Krista Krebs, co-owner of Parea BioSciences, and Northumberland County Commissioner Sam Schiccatano confirmed the deed was signed on Thursday through MNK 03 Holdings, the holding company of Parea BioSciences, for $1.5 million. Parea, which now owns 10 acres of land near the new prison in Coal Township, anticipates 45 jobs this year with a maximum of 120 at the site.

"This has been a longer journey than anyone expected, but the patience of the county was a real boon to the process," Krebs said. "Even before the town hall meeting over a year ago, they saw both the immediate and long-term windfalls that we felt our venture represented to the residents of Northumberland County and to Pennsylvania residents in need of the medicinal products we aim to create."

A staged operating schedule is in place to allow an initial grow cycle to begin in spring, with March being the target opening date. Work will continue in other areas of the site to allow subsequent, larger grows and increased processing capabilities. The pre-operational inspection is scheduled for the beginning of February, Krebs said.

Majority Commissioners Schiccatano and Rick Shoch originally approved the option in May 2018 and the medical marijuana grower/processor was approved for a license in July 2018. Minority Commissioner Kymberley Best opposed it.

"This is great timing for us because next week we will be purchasing new voting machines, which will cost us just over a million dollars," said Schiccatano. "We will be able to use this money to defray that cost and not have to burden the taxpayers with this state mandate to get new machines, when ours are perfectly fine. This sale will also help the municipalities with bringing in needed jobs and hopefully give people using opioids for medical reasons an alternative choice."

It also adds to the savings of the prison project compared to the former Celotex site to around $15 million, Schiccatano said.

"All this would not have been possible without Rick and myself staying the course and doing the right thing, even with all the efforts by others to stop the sale or make it difficult to achieve," he said. "This company has been a pleasure to work with and I want to thank them for not giving up on this project."

Parea already provided the county with $171,000 to hold the property over five extensions. The final $1.329 million was wired to the county Friday, Krebs said.

The agreement with the county allowed for Parea to be on-site making improvements to the land but they assumed the risk if the real estate deal fell through. Gaudenzia Inc., a drug addiction rehabilitation center, had a similar agreement to make renovations or improvements as they waited for lease agreements to be negotiated. The agreement with Gaudenzia was for leasing the property, not to purchase it.

From the start, the proposal hinged on a direct purchase of the proposed grow site from county lands that were not being used or even on the tax rolls, Krebs said.

"The entirety of the purchase price of the land goes to the county," she said. "During the site selection process some privately held properties were considered, but we chose to pursue this location for its viability and the knowledge that the residents of the county would also benefit from the financial gain realized."

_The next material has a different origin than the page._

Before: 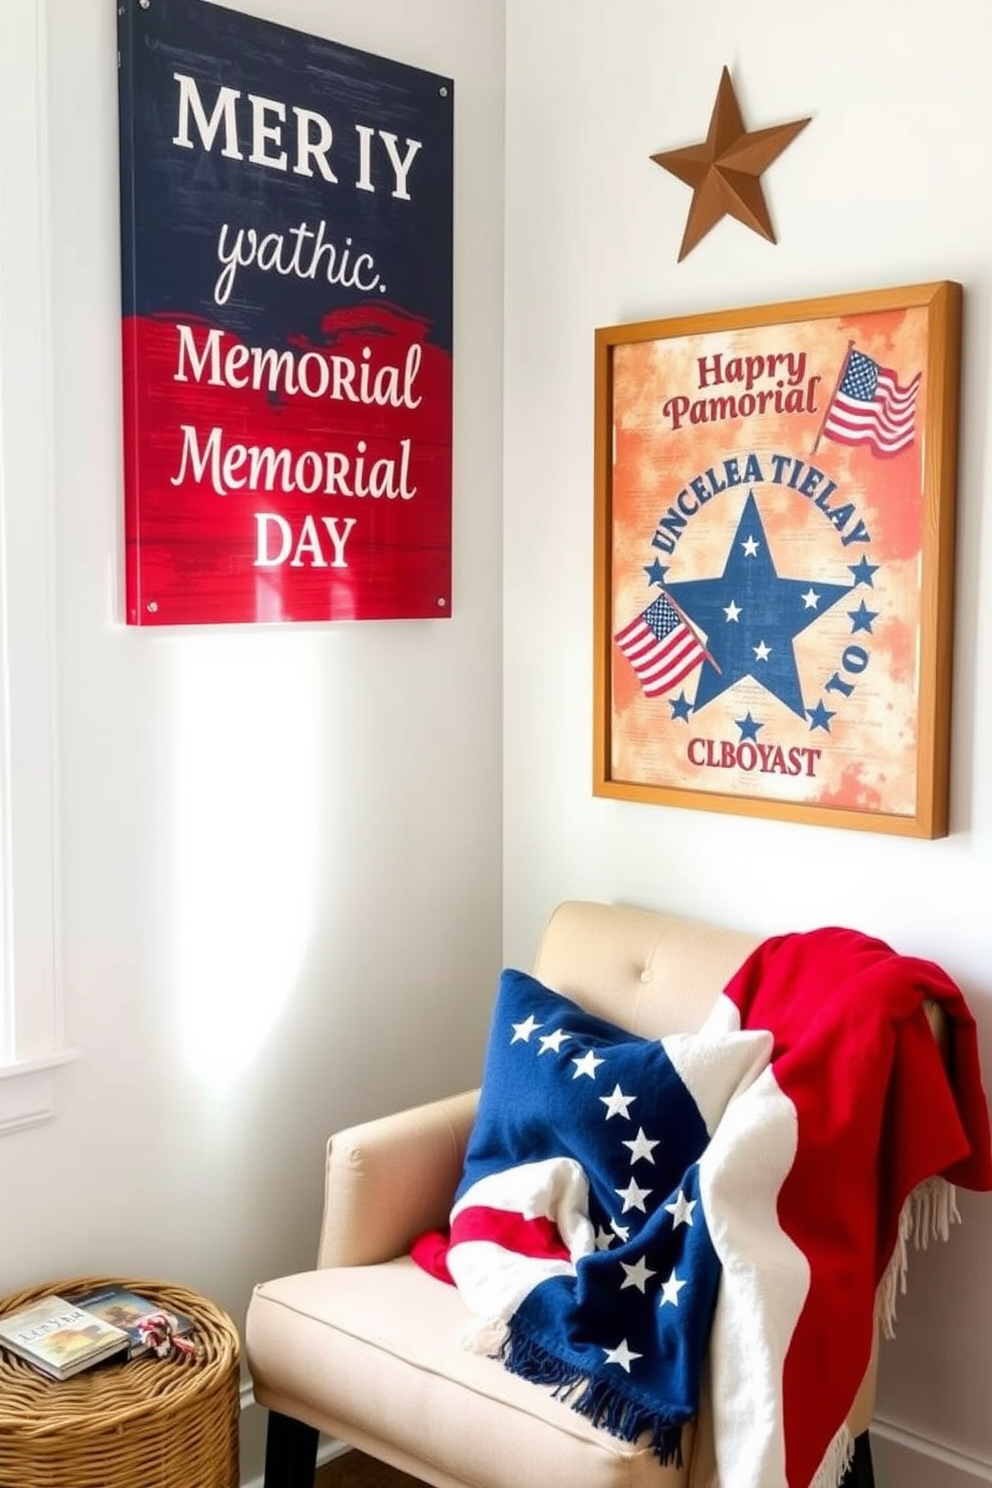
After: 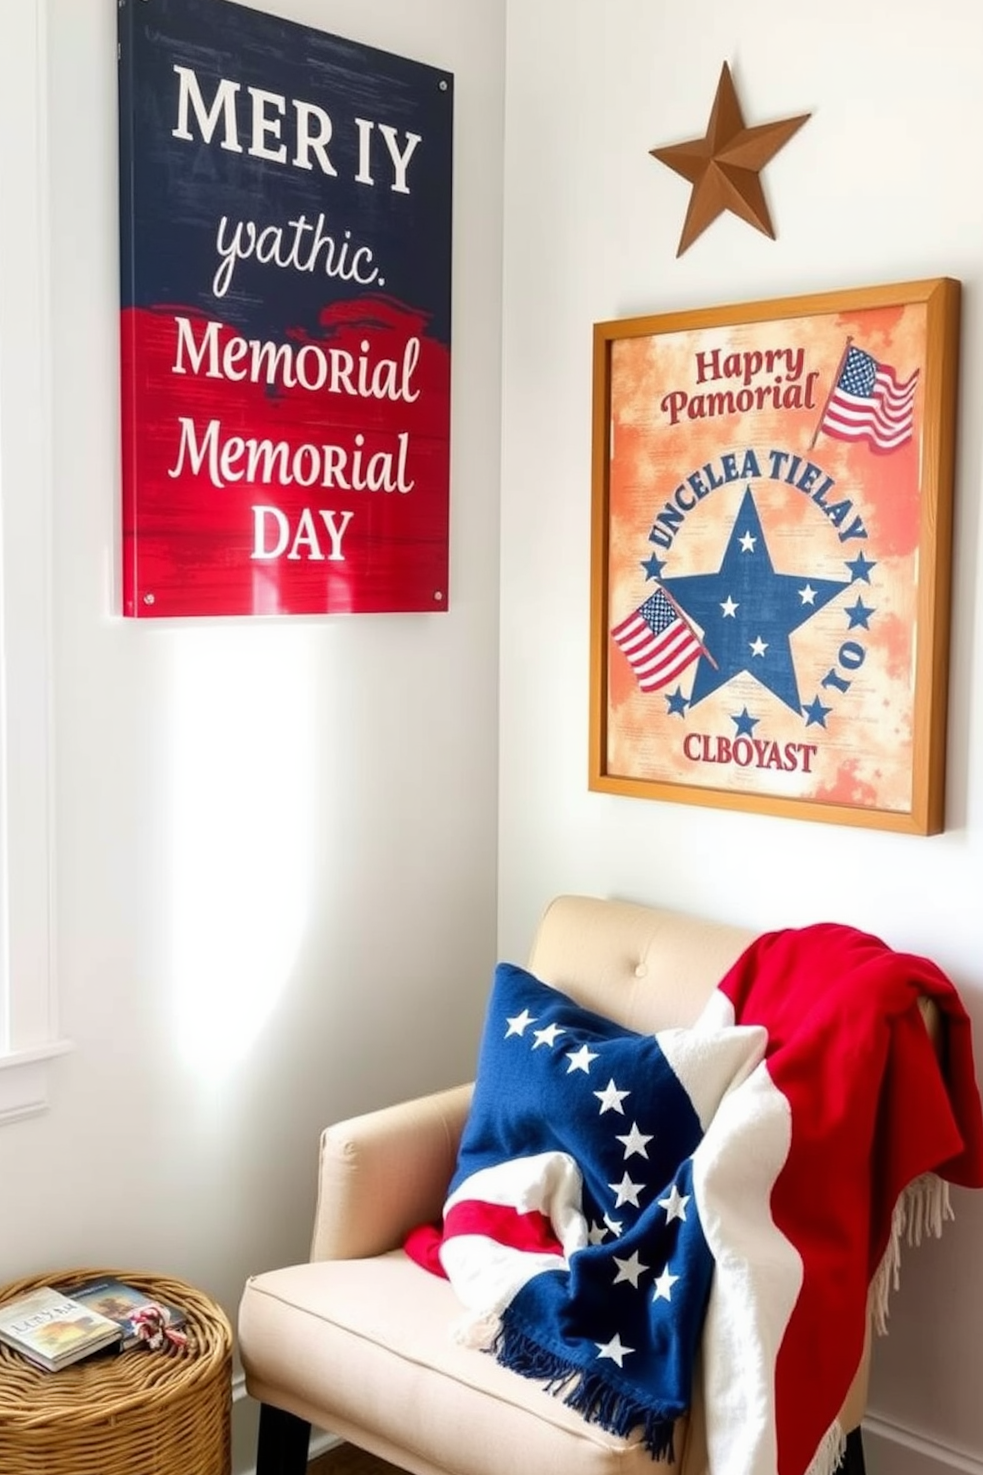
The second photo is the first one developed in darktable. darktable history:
crop and rotate: angle -0.335°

The longer-term benefits and goals within the county include a new business bringing great jobs to the area, being able to create and provide educational programs with local schools and colleges in this vital and exciting industry, but also really focus on becoming a hub for research and learning, which in turn would hopefully continue to bring revenue and opportunities to Northumberland County. They also will develop a non-profit to establish educational scholarships, community giving, and other patient-focused programs, Krebs said.

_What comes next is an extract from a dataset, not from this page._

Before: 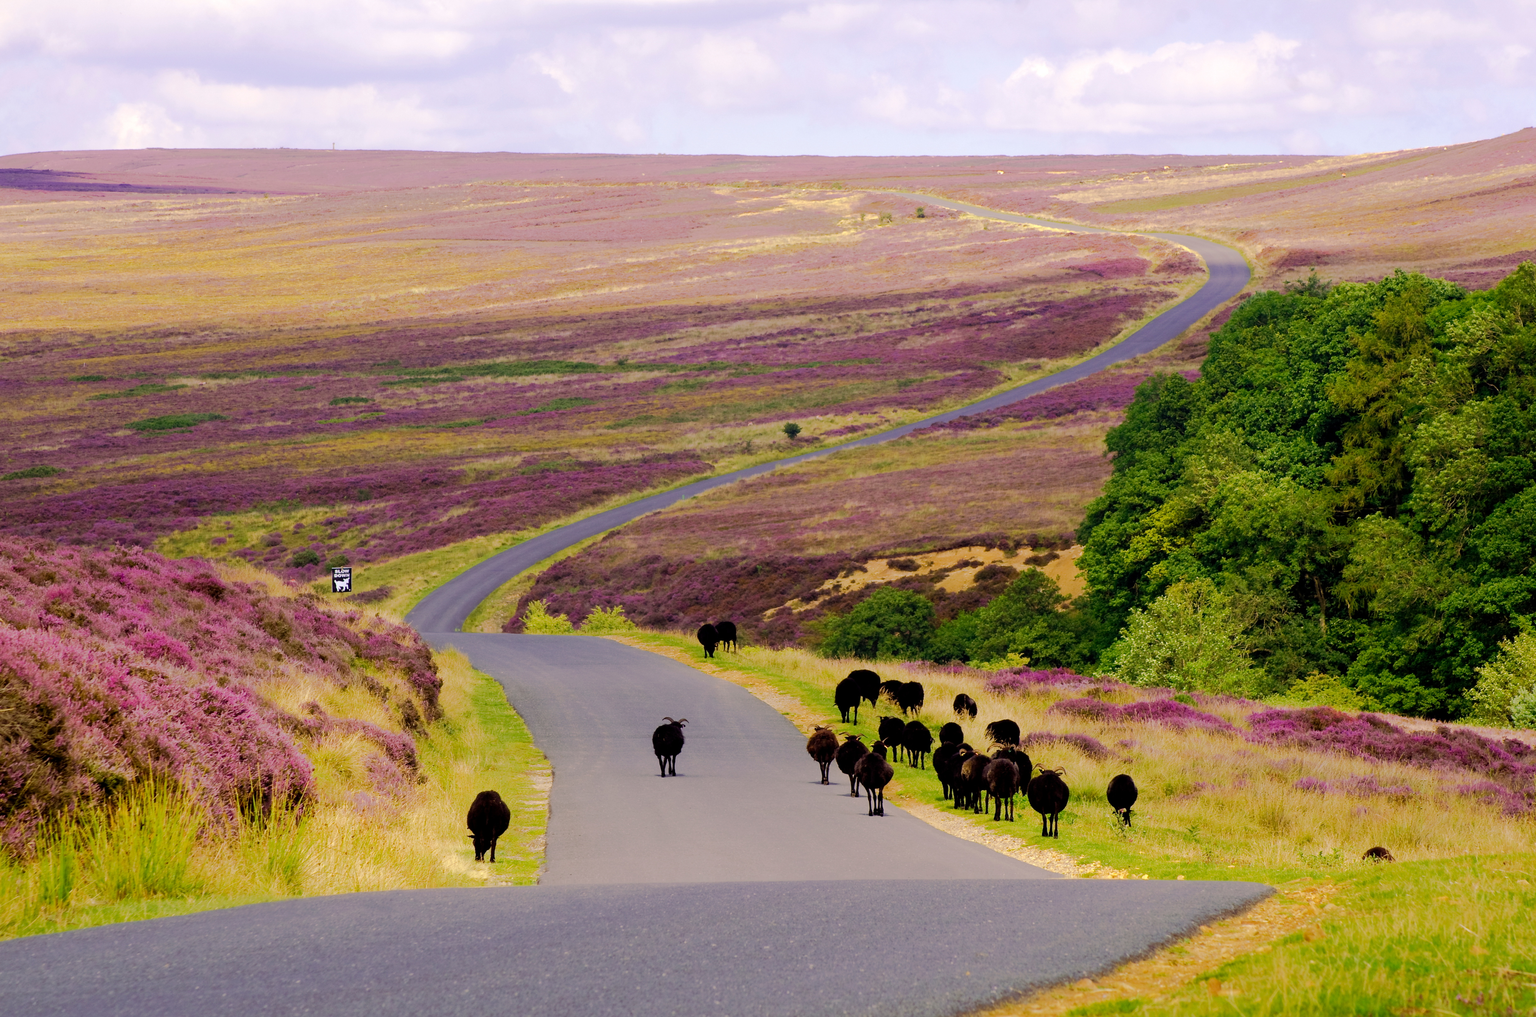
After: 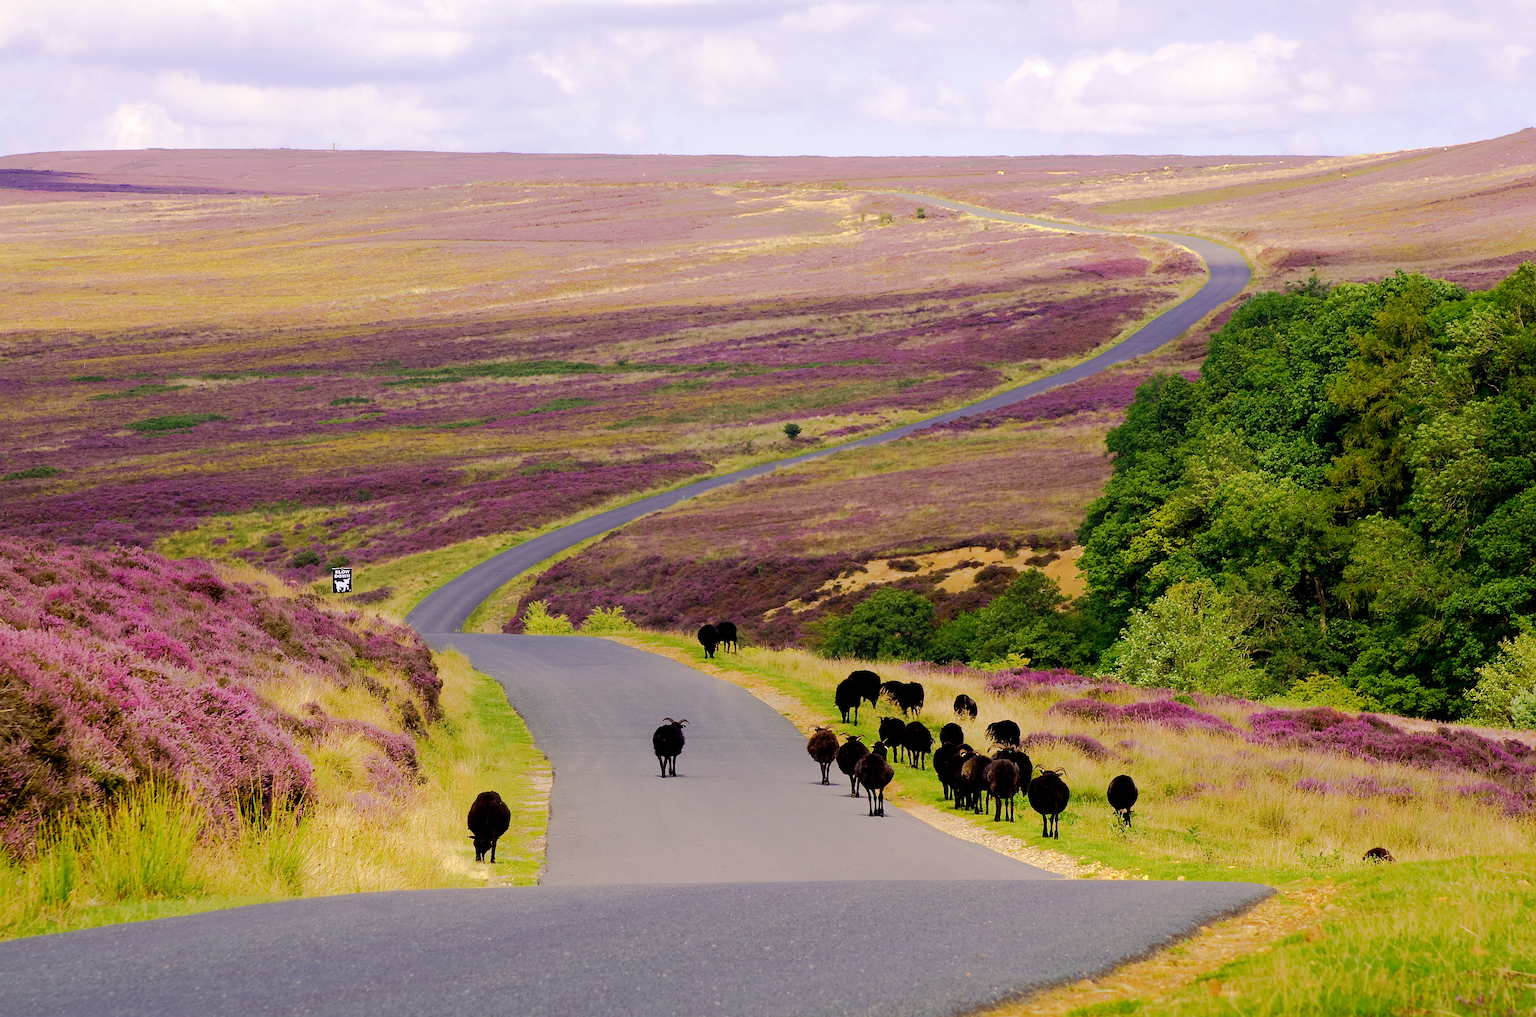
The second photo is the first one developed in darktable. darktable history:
sharpen: on, module defaults
contrast brightness saturation: contrast 0.05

"While we were traveling around the state speaking with mayors about where the gaps were, unanimously they said they were losing their most valuable assets; their young people were leaving in hopes of finding more exciting work and opportunities. Pennsylvania’s very well-formulated MMJ program provides the avenue to reverse that trend," she said.

Ultimately, their longterm goal would benefit all patients within the state of Pennsylvania who would receive the "safe, affordable and beneficial effects" of the state of the art medicine they aim to produce, she said.

"Although the road has been longer than expected, the commissioners’ backing and the support we received at the town hall meeting sustained us and we cannot thank the county and its residents enough for that," she said. "We hope to continue to repay that faith in the months and years to come."

Shamokin city officials in October approved a lease agreement with Parea to use its former tax office for an administrative corporate office. The five-year agreement allows for Parea to rent the city-owned building at 51 E. Lincoln St. for office space at $1,000 a month. City officials moved the tax office next door to 47 E. Lincoln St. in January in anticipation of the agreement.